Un parlement … peuplicide !
Sur les ondes et sur la toile, les députés de Madagascar ont été traités de tous les noms (attention aux futures plaintes pour diffamation par voie électronique, délit passible d’emprisonnement de 2 à 5 ans ferme !) pour le vote les yeux bandés, selon un quotidien de la place, de la loi de finances rectificative 2014. Comme depuis l’avènement de Jean-Max Rakotomamonjy au perchoir de l’Assemblée Nationale, le vote se fait toujours à la soviétique et le ministre des finances et du budget, son cabinet politique, son staff dirigeant et ses agents jubilent de ce score jamais inégalé auparavant, et ce, malgré plusieurs antécédents comme lors du vote du deuxième bureau permanent ou encore pour la loi sur la cybercriminalité. Voilà donc un grand argentier qui devrait être satisfait de ses œuvres, notamment de pouvoir, désormais, soutirer 2 000 ariary par mois pour chaque travailleur gagnant moins de 250 000 ariary mensuellement. A coup sûr, ils sont nombreux, allant de ceux travaillant dans les zones franches textiles et informatiques aux femmes de ménage et coursiers, en passant par les animatrices d’événement et autres petits métiers. Apparemment, le « hetra isan-dahy », mais cette fois-ci « hetra isan-dahy miambavy », revient en force mais comme toujours, sous une autre dénomination.
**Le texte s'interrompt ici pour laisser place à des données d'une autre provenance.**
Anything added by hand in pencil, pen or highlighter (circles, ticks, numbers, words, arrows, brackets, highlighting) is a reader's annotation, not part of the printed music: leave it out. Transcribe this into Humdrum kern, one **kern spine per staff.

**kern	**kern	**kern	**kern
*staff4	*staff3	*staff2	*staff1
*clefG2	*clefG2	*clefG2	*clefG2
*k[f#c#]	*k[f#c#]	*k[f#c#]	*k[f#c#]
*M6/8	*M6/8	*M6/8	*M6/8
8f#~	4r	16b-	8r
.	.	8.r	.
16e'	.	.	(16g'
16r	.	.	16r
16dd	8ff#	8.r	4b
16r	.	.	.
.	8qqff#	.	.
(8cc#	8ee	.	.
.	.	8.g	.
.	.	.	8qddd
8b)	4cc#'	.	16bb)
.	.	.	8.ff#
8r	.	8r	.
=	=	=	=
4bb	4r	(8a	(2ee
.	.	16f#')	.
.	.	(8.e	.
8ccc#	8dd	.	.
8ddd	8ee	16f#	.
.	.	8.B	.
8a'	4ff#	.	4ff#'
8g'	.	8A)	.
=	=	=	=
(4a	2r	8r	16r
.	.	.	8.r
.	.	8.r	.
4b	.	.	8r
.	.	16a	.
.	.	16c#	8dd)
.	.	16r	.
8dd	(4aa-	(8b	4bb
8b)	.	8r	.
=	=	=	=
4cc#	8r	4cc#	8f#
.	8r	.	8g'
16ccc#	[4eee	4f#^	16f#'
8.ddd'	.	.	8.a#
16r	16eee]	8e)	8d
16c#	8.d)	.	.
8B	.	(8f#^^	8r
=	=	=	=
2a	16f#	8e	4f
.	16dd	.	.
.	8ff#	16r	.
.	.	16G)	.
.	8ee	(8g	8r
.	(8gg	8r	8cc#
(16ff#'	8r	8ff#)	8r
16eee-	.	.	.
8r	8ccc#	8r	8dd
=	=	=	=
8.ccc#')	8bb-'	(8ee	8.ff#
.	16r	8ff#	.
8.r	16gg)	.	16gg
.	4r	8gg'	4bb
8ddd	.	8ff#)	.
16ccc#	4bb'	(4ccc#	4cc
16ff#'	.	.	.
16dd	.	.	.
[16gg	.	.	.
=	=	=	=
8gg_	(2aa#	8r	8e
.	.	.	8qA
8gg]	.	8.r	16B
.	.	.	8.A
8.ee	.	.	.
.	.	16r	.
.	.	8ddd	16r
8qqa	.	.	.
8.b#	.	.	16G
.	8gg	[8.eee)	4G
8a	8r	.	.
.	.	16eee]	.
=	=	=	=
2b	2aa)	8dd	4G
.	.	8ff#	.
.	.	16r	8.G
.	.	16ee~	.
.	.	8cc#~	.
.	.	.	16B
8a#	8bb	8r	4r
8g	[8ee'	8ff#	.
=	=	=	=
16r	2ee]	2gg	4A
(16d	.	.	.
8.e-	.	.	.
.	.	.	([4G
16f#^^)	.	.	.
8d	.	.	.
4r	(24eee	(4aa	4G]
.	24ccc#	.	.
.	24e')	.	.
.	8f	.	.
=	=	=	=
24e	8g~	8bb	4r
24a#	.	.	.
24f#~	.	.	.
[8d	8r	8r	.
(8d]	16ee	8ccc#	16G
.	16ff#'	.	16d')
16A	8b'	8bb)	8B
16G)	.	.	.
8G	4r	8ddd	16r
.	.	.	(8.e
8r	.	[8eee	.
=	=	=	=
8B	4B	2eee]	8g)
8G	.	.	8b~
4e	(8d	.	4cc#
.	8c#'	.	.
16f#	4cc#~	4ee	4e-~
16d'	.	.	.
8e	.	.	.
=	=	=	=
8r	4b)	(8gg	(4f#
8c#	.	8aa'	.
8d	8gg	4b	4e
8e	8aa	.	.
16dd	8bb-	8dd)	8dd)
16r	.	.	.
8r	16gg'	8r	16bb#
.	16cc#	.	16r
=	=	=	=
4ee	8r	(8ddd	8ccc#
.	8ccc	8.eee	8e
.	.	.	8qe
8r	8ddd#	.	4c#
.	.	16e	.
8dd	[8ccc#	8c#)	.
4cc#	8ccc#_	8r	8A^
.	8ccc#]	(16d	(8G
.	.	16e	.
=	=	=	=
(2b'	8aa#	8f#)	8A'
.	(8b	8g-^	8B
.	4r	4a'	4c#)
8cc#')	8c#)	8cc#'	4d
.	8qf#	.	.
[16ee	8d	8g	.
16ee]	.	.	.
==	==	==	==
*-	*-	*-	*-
Ailleurs, plus précisément en France – tiens, un pays que les dirigeants actuels chérissent au point de plagier le discours de son ancien président -, la loi de finances rectificative validée par le Conseil Constitutionnel parle d’une baisse d’impôt sur le revenu pour 3,7 millions de contribuables et prévoit aussi la reconduction de l’exonération de la taxe d’habitation pour la résidence principale. A Madagascar, on estime que le contraire est à effectuer dans l’immédiat en égratignant le pouvoir d’achat déjà très maigre des ménages modestes dans l’espoir qu’ils trépassent plus vite ! D’ici peu donc, on verra le boum du secteur informel puisqu’on voit les petites gens accepter de se faire dépouiller davantage pour que les grands de ce pays puissent continuer à mener leur vie de pacha, soit une hausse de train de vie de 26%. Et quand on sait que la Primature vient de bénéficier d’une dizaine de voitures de très haut de gamme pour renouveler son parc automobile, on ne peut que comprendre cette fuite éperdue vers le travail … non-déclaré !
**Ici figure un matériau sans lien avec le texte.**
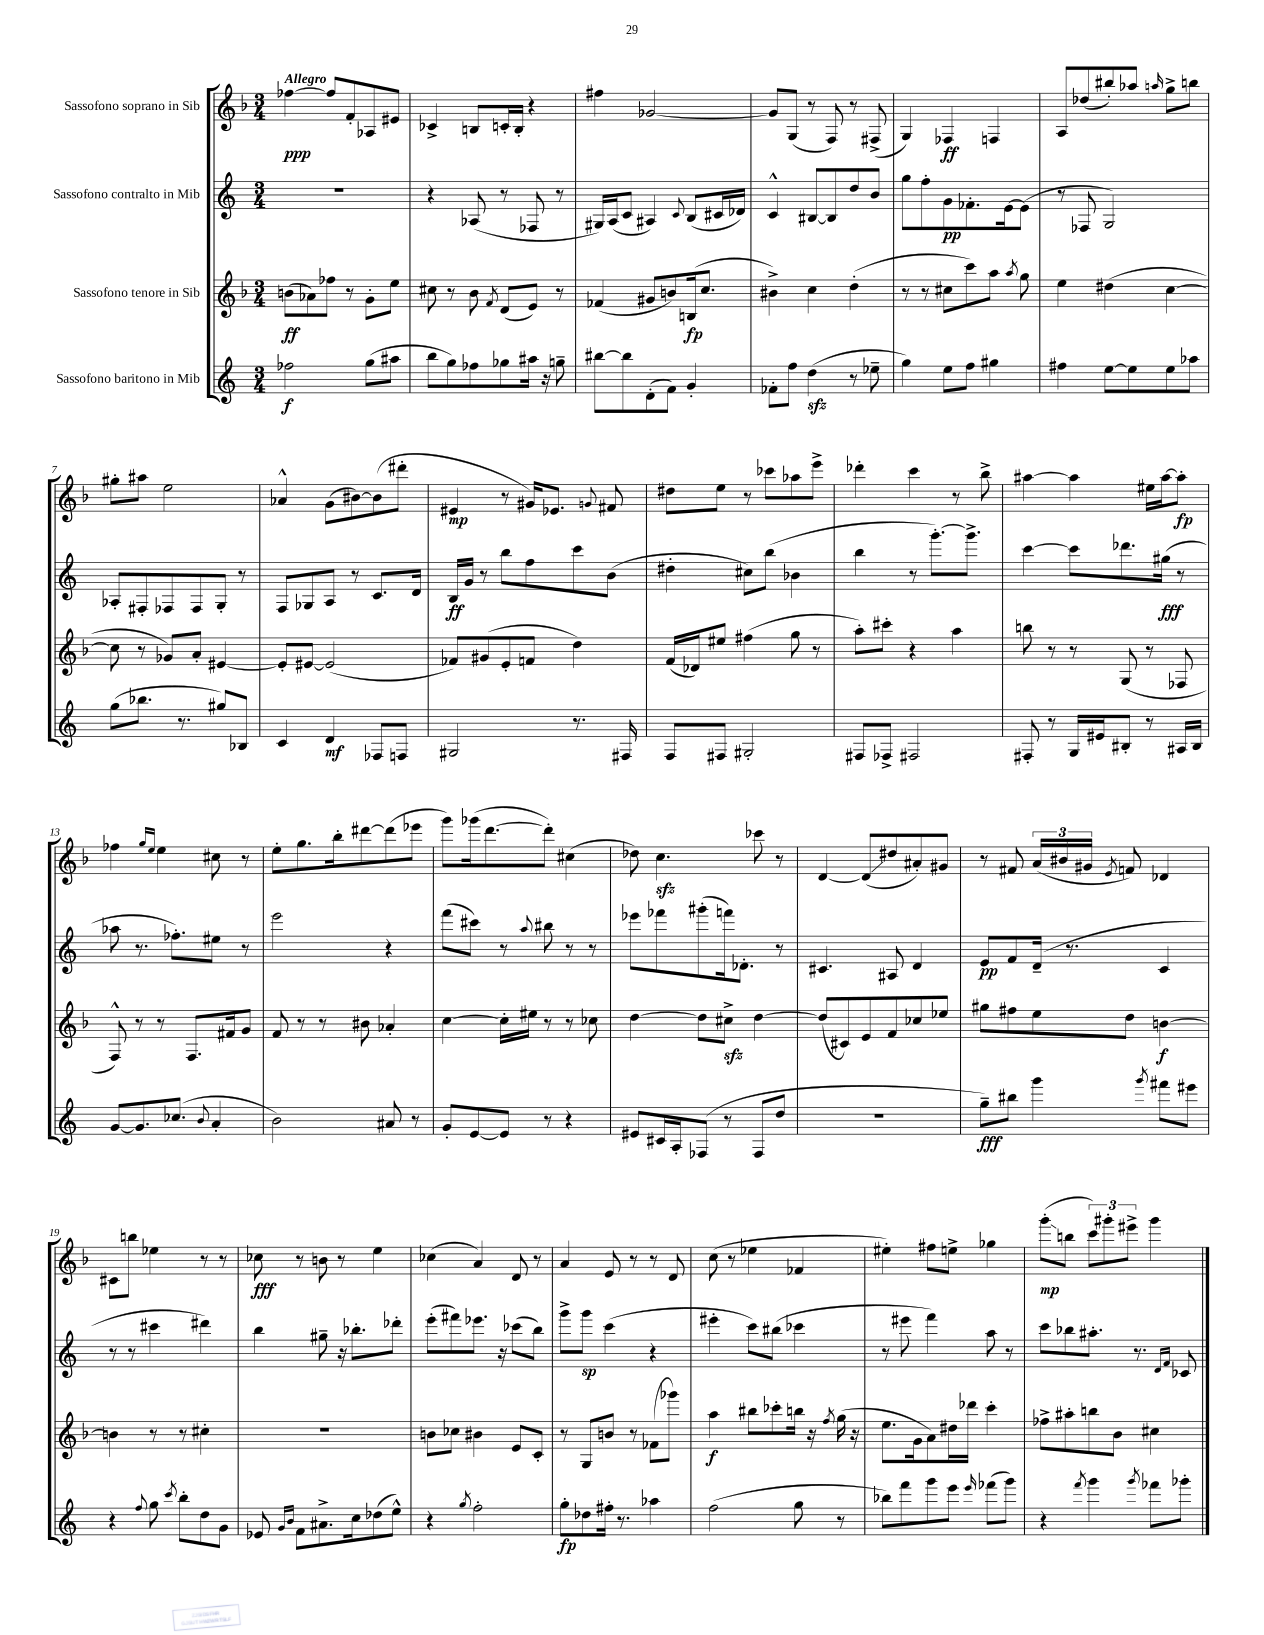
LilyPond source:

<<
\new StaffGroup <<
\new Staff = "s0" \with { instrumentName = "Sassofono soprano in Sib" } {
    \clef treble \key f \major \numericTimeSignature \time 3/4 \tempo "Allegro"
    \autoBeamOff fes''4~\ppp fes''8[ f'8-. aes8 eis'8] |
    ces'4-> b8[ c'16-. b16]-. r4 |
    fis''4 ges'2~ |
    ges'8[ g8]( r8 f8) r8 fis8->( |
    g4) fes4\ff f4 |
    a8[ des''8( bis''8-.) aes''8] \grace { a''16 } g''8[-> b''8] |
    gis''8[-. ais''8] e''2 |
    aes'4-^ g'8[( bis'8~) bis'8( dis'''8]-. |
    eis'4\mp r8 gis'16[) ees'8.] \appoggiatura { g'8 } fis'8 |
    dis''8[ e''8] r8 ces'''8[ aes''8 e'''8]-> |
    des'''4-. c'''4 r8 bes''8-> |
    ais''4~ ais''4 eis''16[ ais''16~ ais''8]-.\fp |
    fes''4 \grace { g''16[ e''16] } e''4 cis''8 r8 |
    e''8[-. g''8. bes''16-. dis'''8~ dis'''8( ees'''8] |
    g'''8[) ges'''16( d'''8.~ d'''8]-.) cis''4( |
    des''8) c''4.\sfz ces'''8 r8 |
    d'4~ d'8[\glissando( dis''8 ais'8-.) gis'8] |
    r8 fis'8 \tuplet 3/2 { a'16[( bis'16 gis'16] } \acciaccatura { e'8 } f'8) des'4 |
    cis'8[ b''8] ees''4 r8 r8 |
    ces''8\fff r8 b'8 r8 e''4 |
    ces''4( a'4) d'8 r8 |
    a'4 e'8 r8 r8 d'8 |
    c''8( r8 ees''4 fes'4 |
    eis''4-.) fis''8[ e''8]-> ges''4 |
    g'''8[-.\glissando\mp( b''8] \tuplet 3/2 { c'''8[) gis'''8-. eis'''8]-> } gis'''4 \bar "|." |
}
\new Staff = "s1" \with { instrumentName = "Sassofono contralto in Mib" } {
    \clef treble \key c \major \numericTimeSignature \time 3/4
    \autoBeamOff R2. |
    r4 aes8( r8 fes8 r8 |
    gis16[) a16( c'8] ais4) \appoggiatura { c'8 } b8[( cis'16 des'16]) |
    c'4-^ bis8[~ bis8 d''8 b'8] |
    g''8[ f''8-. g'8\pp fes'8.-. e'16~ e'8]( |
    r8 fes8 g2) |
    aes8[-. fis8-. fes8 fes8 g8]-. r8 |
    f8[ ges8 a8] r8 c'8.[ d'16] |
    b16[\ff g'16] r8 b''8[ f''8 c'''8 b'8]( |
    dis''4-. cis''8[) b''8]( bes'4 |
    b''4 r8 g'''8.[~-.) g'''8.]-> |
    c'''4~ c'''8[ des'''8. gis''16]\fff( r8 |
    aes''8 r8. fes''8.[-.) eis''8] r8 |
    e'''2 r4 |
    f'''8[( cis'''8]) r8 \appoggiatura { a''8 } bis''8 r8 r8 |
    ees'''8[ fes'''8 gis'''8-.( f'''16) des'8.]-. r8 |
    cis'4. ais8 d'4 |
    e'8[\pp f'8 d'16]--( r8. c'4 |
    r8 r8 cis'''4 dis'''4) |
    b''4 gis''8-- r16 bes''8.[-. des'''8]-. |
    e'''8[-.( fis'''8) ees'''8.] r16 ces'''8[( b''8]) |
    g'''8[-> g'''8]\sp c'''4( r4 |
    eis'''4-. c'''8[) bis''8]( ces'''4 |
    r8 eis'''8 f'''4) a''8 r8 |
    c'''8[ bes''8 ais''8.]-. r8. \grace { d'16[ f'16] } ces'8 \bar "|." |
}
\new Staff = "s2" \with { instrumentName = "Sassofono tenore in Sib" } {
    \clef treble \key f \major \numericTimeSignature \time 3/4
    \autoBeamOff b'8[\ff( aes'8) fes''8] r8 g'8[-. e''8] |
    cis''8 r8 bes'8 \acciaccatura { f'8 } d'8[( e'8]) r8 |
    fes'4( gis'8[ b'8) b16\fp( c''8.] |
    bis'4->) c''4 d''4-.( |
    r8 r8 cis''8[ c'''8) a''8] \acciaccatura { a''8 } g''8 |
    e''4 dis''4( c''4~ |
    c''8 r8 ges'8[) a'8]-. eis'4~ |
    eis'8[-. eis'8]~ eis'2( |
    fes'8[) gis'8( e'8-. f'8] d''4) |
    f'16[( des'16) eis''8] fis''4( g''8 r8 |
    a''8[-.) cis'''8]-. r4 a''4 |
    b''8 r8 r8 g8( r8 fes8 |
    f8-^) r8 r8 f8.[ fis'16 g'8] |
    f'8 r8 r8 bis'8 aes'4-. |
    c''4~ c''16[-. eis''16] r8 r8 ces''8 |
    d''4~ d''8[ cis''8]->\sfz d''4~ |
    d''8[( cis'8) e'8 f'8 ces''8 ees''8] |
    gis''8[ fis''8 e''8 d''8] b'4~\f |
    b'4 r8 r8 cis''4-. |
    R2. |
    b'8[ ces''8] bis'4 e'8[ c'8]-. |
    r8 g8[ b'8] r8 fes'8[( ges'''8]) |
    a''4\f bis''8[ ces'''8-. b''16] r16 \acciaccatura { f''8 } g''16( r16 |
    e''8.[ g'16 a'8) dis''16 des'''16] c'''4-. |
    fes''8[-> ais''8-. b''8 bes'8] cis''4 \bar "|." |
}
\new Staff = "s3" \with { instrumentName = "Sassofono baritono in Mib" } {
    \clef treble \key c \major \numericTimeSignature \time 3/4
    \autoBeamOff fes''2\f g''8[( ais''8] |
    b''8[ g''8) fes''8 ges''8 ais''16] r16 g''8-- |
    bis''8[~ bis''8 d'8-.( f'8]) g'4-. |
    fes'8[-. f''8] d''4\sfz( r8 ees''8-- |
    g''4) e''8[ f''8] gis''4 |
    fis''4 e''8[~ e''8 e''8 aes''8] |
    g''8[( bes''8.] r8. gis''8[) bes8] |
    c'4 d'4\mf fes8[ f8] |
    gis2 r8. fis16 |
    f8[ fis8] gis2-. |
    fis8[ fes8]-> fis2 |
    fis8-. r8 g16[ eis'16 bis8]-. r8 ais16[ bis16] |
    g'8[~ g'8. ces''8.]( \appoggiatura { b'8 } a'4-. |
    b'2) ais'8 r8 |
    g'8[-. e'8~ e'8] r8 r4 |
    eis'8[ cis'16 a16-. fes8]( r8 fes8[ d''8] |
    R2. |
    g''8[--\fff) bis''8] g'''4 \acciaccatura { g'''8 } fis'''8[ eis'''8] |
    r4 \appoggiatura { f''8 } g''8 \acciaccatura { c'''8 } b''8[-. d''8 g'8] |
    ees'8 \grace { g'16[ b'16] } f'8[ ais'8.-> c''16 des''8( e''8]-^) |
    r4 \acciaccatura { g''8 } f''2-. |
    g''8[-.\fp des''8 fis''16]-. r8. aes''4 |
    f''2( g''8 r8 |
    bes''8[) f'''8 g'''8 e'''8] \grace { e'''16 } fes'''8[( g'''8]) |
    r4 \acciaccatura { f'''8 } g'''4 \acciaccatura { g'''8 } fes'''8[ ges'''8]-. \bar "|." |
}
>>
>>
Ainsi, tout n’était que cinéma joué par de très mauvais acteurs et malgré 5 heures de discussion que beaucoup croyaient être un débat accompagné d’analyses approfondis, il n’en sortait finalement que de petites propositions vite étouffées. Mieux donc pour le Ministre des Finances et du Budget, la loi a été votée sans amendements, même pas un virgule de moins ou de plus et où tout est parfaitement … parfait. De l’histoire de ce pays, il serait donc le seul ministre des finances à réaliser une telle performance et pourtant, il est faux donc de penser qu’après son adoption, le pays ira ou fera juste un tout petit pas sur le grand chemin du développement réel et pourra voir au moins de frêles battements d’ailes de son économie. Et justement, beaucoup se demandent quel secteur d’activité connaîtra un essor, ou un frémissement – c’est selon-, après l’adoption de ce LFR 2014. Quand on sait qu’à Marovoay, deuxième grenier à riz de Madagascar, on prévoit désormais une production de moins d’une tonne et demi de paddy par hectare pour cette année si dans les années auparavant, les 5 ou 6 tonnes sont atteints facilement bon an, mal an ! Pour le secteur secondaire, les industries ne cessent de mourir une à une, et ce depuis des lustres et la seule qui fait un tapage médiatique reste l’usine de … Karenjy à Fianarantsoa. Et la technologie et l’informatique viennent récemment de prendre un sacré coup mortel avec cette abjecte loi sur la cybercriminalité où blogueurs, journalistes, internautes, étudiants et élèves vont tous, d’ici peu, prendre le chemin de la prison pour une durée bien longue afin de parfaire leur savoir-faire simplement criminel. Mais on peut toujours tenter de faire décoller l’économie par le tourisme, seulement, les avions d’Air Madagascar ont énormément de plomb dans l’aile ces derniers temps et de nombreux vols ont été carrément annulés au grand dam des passagers internationaux.
En somme, l’Assemblée Nationale a failli gravement à sa mission et est devenu le porte-parole d’un Exécutif qui ne connaît rien de la situation extrême dans laquelle vit les malgaches. En tout cas, les promesses présidentielles et gouvernementales sont loin d’être tenues.